● **PROBLEM TO SOLVE**
Transcribe exactly the line containing "Under Test (UUT)" and each line after it, through the end of the entries, with nothing before or after.

● **RECORDS FOR THE EXERCISE**

===============

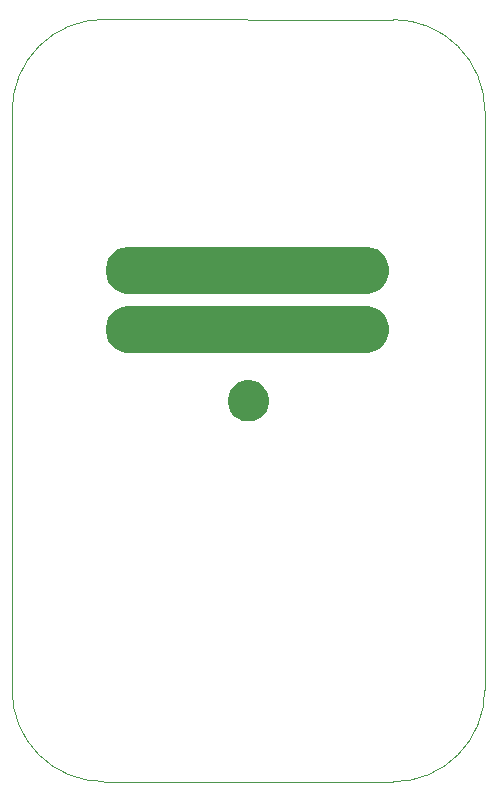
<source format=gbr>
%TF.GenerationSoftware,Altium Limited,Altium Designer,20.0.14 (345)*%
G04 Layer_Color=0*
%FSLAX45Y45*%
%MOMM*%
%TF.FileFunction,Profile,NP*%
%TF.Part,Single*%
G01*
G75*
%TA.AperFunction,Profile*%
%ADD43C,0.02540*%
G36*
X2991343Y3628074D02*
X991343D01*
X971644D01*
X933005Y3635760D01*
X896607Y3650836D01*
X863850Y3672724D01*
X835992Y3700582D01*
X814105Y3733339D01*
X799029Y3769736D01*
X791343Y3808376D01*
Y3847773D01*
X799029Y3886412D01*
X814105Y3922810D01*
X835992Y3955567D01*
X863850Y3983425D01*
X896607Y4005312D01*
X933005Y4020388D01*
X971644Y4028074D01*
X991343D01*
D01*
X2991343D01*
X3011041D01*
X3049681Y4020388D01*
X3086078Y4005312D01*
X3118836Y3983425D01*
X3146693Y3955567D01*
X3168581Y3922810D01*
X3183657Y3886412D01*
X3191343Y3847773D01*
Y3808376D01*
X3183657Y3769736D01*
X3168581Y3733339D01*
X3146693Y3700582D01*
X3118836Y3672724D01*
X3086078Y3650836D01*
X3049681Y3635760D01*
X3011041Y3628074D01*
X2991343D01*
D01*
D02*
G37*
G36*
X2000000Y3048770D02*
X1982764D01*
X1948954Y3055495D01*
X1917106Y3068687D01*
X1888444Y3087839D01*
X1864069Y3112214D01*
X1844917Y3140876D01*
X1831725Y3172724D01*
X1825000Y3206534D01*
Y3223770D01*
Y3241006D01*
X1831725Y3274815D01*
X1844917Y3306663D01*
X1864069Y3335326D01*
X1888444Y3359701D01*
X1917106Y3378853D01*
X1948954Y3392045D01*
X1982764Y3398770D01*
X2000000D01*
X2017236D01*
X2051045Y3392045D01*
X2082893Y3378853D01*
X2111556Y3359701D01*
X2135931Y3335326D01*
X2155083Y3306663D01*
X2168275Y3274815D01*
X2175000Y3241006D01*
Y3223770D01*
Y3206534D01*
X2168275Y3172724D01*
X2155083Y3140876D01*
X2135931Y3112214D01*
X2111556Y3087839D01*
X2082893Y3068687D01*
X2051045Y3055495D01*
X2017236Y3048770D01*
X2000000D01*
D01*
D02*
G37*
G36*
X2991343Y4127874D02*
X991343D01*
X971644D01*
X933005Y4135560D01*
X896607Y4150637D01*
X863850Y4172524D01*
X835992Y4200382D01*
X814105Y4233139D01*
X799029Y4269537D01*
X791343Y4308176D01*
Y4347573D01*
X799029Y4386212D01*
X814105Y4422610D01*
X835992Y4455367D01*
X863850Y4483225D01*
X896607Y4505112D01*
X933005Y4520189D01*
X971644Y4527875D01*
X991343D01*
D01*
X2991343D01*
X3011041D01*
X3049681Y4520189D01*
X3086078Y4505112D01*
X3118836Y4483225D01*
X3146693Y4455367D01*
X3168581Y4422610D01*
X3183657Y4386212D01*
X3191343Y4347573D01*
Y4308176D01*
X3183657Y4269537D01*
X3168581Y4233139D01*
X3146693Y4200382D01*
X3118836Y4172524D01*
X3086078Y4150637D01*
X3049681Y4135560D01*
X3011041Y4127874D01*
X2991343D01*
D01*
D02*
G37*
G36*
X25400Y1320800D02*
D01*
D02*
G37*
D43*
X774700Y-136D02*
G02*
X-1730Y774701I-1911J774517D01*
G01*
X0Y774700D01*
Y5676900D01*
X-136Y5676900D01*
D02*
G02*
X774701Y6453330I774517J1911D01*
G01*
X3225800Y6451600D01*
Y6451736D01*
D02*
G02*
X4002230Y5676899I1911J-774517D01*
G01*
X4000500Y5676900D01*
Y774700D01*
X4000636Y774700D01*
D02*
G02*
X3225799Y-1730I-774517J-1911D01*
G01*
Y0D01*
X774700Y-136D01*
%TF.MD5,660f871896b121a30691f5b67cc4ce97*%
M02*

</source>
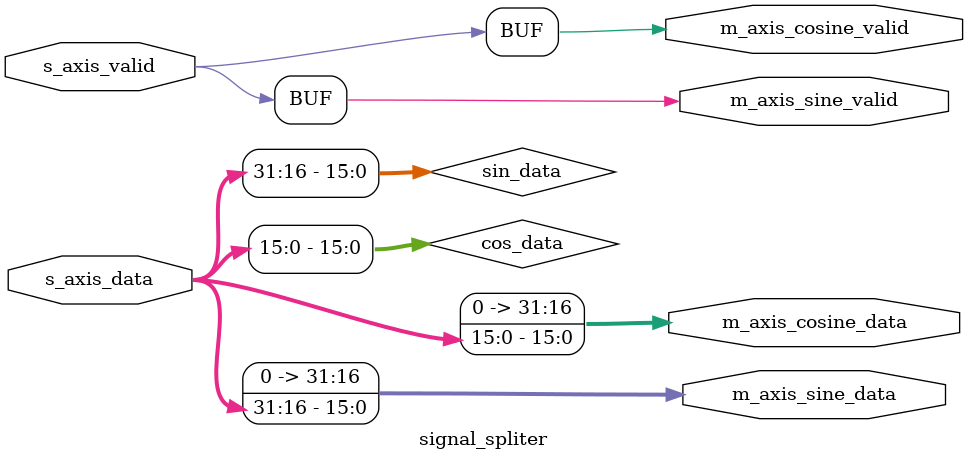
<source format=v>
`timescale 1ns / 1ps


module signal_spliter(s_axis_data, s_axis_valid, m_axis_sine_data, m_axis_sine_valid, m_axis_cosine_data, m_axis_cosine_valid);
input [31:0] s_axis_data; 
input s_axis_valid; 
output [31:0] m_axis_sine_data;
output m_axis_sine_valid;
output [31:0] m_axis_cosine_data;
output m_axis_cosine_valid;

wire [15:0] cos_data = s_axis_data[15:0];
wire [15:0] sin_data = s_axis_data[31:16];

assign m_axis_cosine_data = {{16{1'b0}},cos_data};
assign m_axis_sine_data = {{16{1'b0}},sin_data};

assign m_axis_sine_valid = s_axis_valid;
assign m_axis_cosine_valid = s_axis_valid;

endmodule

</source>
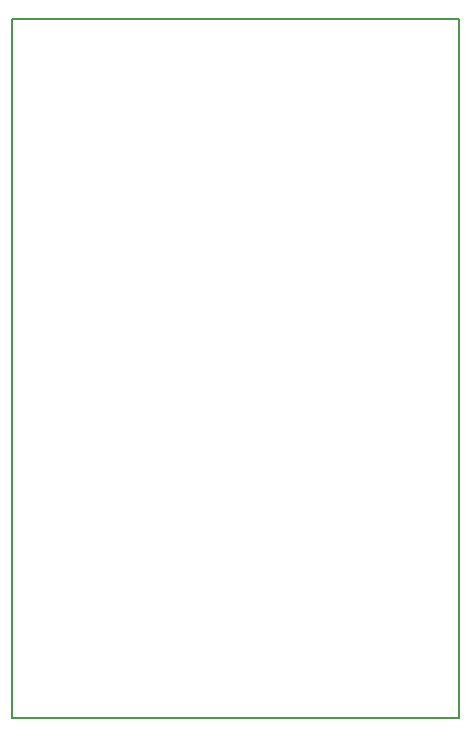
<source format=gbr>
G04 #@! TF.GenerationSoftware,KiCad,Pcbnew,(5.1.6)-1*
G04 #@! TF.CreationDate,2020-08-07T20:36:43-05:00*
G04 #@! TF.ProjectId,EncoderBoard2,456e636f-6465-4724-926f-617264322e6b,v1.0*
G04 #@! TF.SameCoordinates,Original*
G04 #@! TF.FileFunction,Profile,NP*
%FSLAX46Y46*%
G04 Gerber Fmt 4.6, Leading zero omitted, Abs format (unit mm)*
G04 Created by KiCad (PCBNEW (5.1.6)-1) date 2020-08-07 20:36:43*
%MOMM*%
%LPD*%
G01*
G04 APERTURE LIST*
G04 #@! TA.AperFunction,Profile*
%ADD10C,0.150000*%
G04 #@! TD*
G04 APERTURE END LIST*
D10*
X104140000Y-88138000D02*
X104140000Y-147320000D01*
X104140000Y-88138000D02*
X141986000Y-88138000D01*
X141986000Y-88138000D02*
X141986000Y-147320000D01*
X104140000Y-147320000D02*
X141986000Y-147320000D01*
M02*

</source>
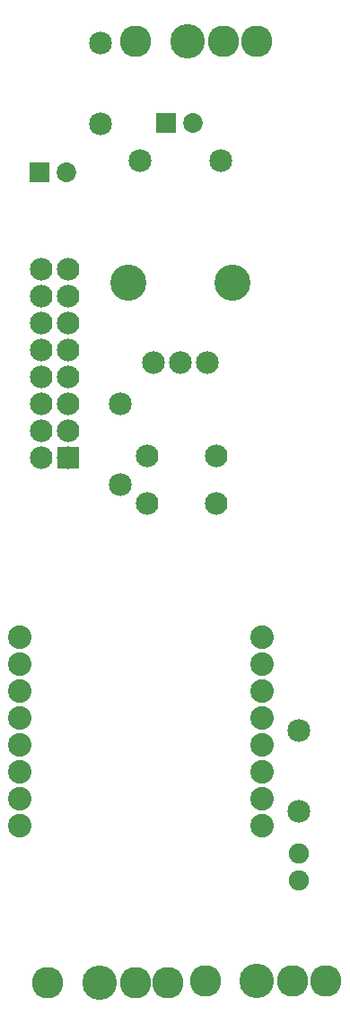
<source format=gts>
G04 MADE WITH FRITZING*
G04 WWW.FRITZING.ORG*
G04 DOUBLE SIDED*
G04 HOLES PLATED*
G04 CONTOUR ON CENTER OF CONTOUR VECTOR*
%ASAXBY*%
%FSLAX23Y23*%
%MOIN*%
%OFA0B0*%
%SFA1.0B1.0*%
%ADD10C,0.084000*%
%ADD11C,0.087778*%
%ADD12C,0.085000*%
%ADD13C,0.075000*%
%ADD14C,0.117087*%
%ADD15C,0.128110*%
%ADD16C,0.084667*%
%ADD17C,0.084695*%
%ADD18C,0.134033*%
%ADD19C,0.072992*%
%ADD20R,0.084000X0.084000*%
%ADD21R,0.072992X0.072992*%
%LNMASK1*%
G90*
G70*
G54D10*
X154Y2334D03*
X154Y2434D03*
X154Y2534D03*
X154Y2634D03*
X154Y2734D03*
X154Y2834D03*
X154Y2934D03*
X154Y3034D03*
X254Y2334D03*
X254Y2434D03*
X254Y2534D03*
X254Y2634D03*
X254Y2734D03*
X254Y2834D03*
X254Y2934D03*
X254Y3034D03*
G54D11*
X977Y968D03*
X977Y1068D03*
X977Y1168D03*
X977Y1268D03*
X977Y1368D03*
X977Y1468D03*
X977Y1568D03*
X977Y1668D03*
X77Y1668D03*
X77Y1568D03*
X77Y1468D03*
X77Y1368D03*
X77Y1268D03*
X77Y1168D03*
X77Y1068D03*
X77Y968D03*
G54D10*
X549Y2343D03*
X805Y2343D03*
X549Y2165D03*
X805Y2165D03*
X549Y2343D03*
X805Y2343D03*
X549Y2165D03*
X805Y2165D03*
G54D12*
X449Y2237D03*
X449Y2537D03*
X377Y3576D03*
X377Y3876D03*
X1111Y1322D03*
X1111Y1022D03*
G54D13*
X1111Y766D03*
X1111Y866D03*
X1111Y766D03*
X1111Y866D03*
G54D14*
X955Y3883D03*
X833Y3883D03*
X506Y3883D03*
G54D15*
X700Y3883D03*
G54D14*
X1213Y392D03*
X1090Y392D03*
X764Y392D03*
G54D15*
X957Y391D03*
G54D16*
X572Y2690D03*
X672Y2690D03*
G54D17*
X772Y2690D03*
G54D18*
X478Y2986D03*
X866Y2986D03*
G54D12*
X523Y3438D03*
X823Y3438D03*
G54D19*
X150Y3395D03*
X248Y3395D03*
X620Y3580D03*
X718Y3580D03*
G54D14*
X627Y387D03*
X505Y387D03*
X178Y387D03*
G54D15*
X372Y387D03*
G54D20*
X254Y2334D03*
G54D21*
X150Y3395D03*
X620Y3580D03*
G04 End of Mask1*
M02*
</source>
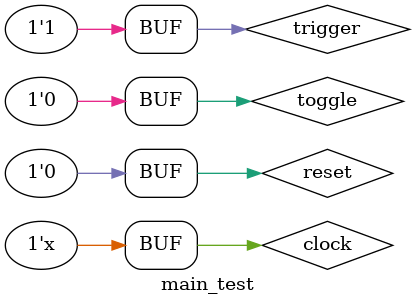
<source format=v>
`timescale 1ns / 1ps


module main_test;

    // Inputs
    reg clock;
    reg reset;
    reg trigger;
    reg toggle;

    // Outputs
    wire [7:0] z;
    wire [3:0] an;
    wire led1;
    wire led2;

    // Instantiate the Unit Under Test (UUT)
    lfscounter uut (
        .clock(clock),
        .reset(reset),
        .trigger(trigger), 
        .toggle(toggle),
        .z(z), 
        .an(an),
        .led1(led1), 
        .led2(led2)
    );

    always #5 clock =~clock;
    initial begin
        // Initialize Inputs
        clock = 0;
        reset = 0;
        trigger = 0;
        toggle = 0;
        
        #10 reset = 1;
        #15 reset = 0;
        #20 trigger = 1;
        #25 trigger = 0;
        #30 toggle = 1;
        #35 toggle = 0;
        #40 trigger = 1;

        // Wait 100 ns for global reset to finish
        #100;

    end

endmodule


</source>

===============

● **RESPONSE**
    // Instantiate the Unit Under Test (UUT)
    lfscounter uut (
        .clock(clock),
        .reset(reset),
        .trigger(trigger), 
        .toggle(toggle),
        .z(z), 
        .an(an),
        .led1(led1), 
        .led2(led2)
    );

    always #5 clock =~clock;
    initial begin
        // Initialize Inputs
        clock = 0;
        reset = 0;
        trigger = 0;
        toggle = 0;
        
        #10 reset = 1;
        #15 reset = 0;
        #20 trigger = 1;
        #25 trigger = 0;
        #30 toggle = 1;
        #35 toggle = 0;
        #40 trigger = 1;

        // Wait 100 ns for global reset to finish
        #100;

    end

endmodule


</source>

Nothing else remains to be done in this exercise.